In the creative industry, being able to articulate yourself is absolutely vital in being productive and staying engaged with your peers. The trouble is, although communication on surface level is done through written and spoken word – really, in a creative working environment it also relies on a wealth of general and granular artistic understanding as well.
This can be achieved through a series of ways; education, conversation, and pastime participation. Ideally, you want a bit of all of them.
Having formal training in specific formats allows you to appreciate colleagues’ compositions and understand the difficulties in asking for seemingly simple or mundane changes in pieces of work. Conversation allows you to stay on top of emerging trends, art styles, and artists. Practising different mediums in your spare time means you gain a hands-on perspective that some others simply may not have, and your own unique experience with that specific practice will also inform your artistic direction in other practices.
Although we live in an era where it is perfectly okay to be a specialist artisan who homes in on their craft, it makes you inaccessible to many people if you become too specific – keeping an eye on other artistic mediums helps you stay accessible and open to broader levels of discussion than you might otherwise be.
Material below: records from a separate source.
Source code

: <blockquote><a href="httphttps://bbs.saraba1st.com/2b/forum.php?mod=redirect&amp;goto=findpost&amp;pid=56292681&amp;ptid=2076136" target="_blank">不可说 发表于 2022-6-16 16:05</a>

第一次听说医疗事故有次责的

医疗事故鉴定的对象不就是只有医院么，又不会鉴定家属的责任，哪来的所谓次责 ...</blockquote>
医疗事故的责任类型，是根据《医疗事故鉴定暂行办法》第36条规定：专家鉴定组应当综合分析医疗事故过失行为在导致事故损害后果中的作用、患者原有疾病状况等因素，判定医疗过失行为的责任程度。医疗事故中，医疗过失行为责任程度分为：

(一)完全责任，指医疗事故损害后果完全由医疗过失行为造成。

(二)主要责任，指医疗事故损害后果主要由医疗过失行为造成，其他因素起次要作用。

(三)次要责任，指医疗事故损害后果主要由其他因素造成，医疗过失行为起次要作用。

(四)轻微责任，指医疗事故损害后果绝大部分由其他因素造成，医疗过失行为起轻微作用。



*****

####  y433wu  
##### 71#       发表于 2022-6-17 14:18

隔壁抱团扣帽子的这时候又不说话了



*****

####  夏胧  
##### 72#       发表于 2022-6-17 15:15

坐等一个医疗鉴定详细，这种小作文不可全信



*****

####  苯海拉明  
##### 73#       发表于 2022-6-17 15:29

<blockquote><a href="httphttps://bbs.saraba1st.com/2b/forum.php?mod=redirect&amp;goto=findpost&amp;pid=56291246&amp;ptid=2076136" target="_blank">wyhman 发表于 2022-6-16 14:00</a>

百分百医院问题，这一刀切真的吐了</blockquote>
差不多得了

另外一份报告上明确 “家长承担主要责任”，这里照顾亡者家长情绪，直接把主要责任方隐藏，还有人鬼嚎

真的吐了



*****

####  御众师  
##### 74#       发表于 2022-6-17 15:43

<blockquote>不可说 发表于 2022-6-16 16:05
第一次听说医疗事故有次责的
Keeping yourself open to different mediums and art practices has other advantages too: You gain the ability to use your creative energy in a broad range of different art styles, avoiding certain creative blocks due to the flexibility of creative communication you have on hand. You become more of an asset to your team if you have an understanding of disciplines which may go beyond your job title or specialisation, and you can bring new perspectives or techniques that may challenge traditional practices in certain processes your peers may rely on. Oftentimes, innovation is born on these new takes.
Historically, the most influential and successful artists in the world have been those recognised as ‘the universal man’, or ‘Uomo Universale’. The greatest example of this is embodied in Da Vinci; a cartographer, painter, composer, sculptor, architect, scientist; quite frankly an endless list of disciplines. Today this is something young creatives should strive to achieve – gain a broad understanding and strong skill level in a variety of related disciplines to open yourself to the widest range of discourse you possibly can. You don’t need to know everything about any topic, just enough to start a conversation – and who knows where that may lead.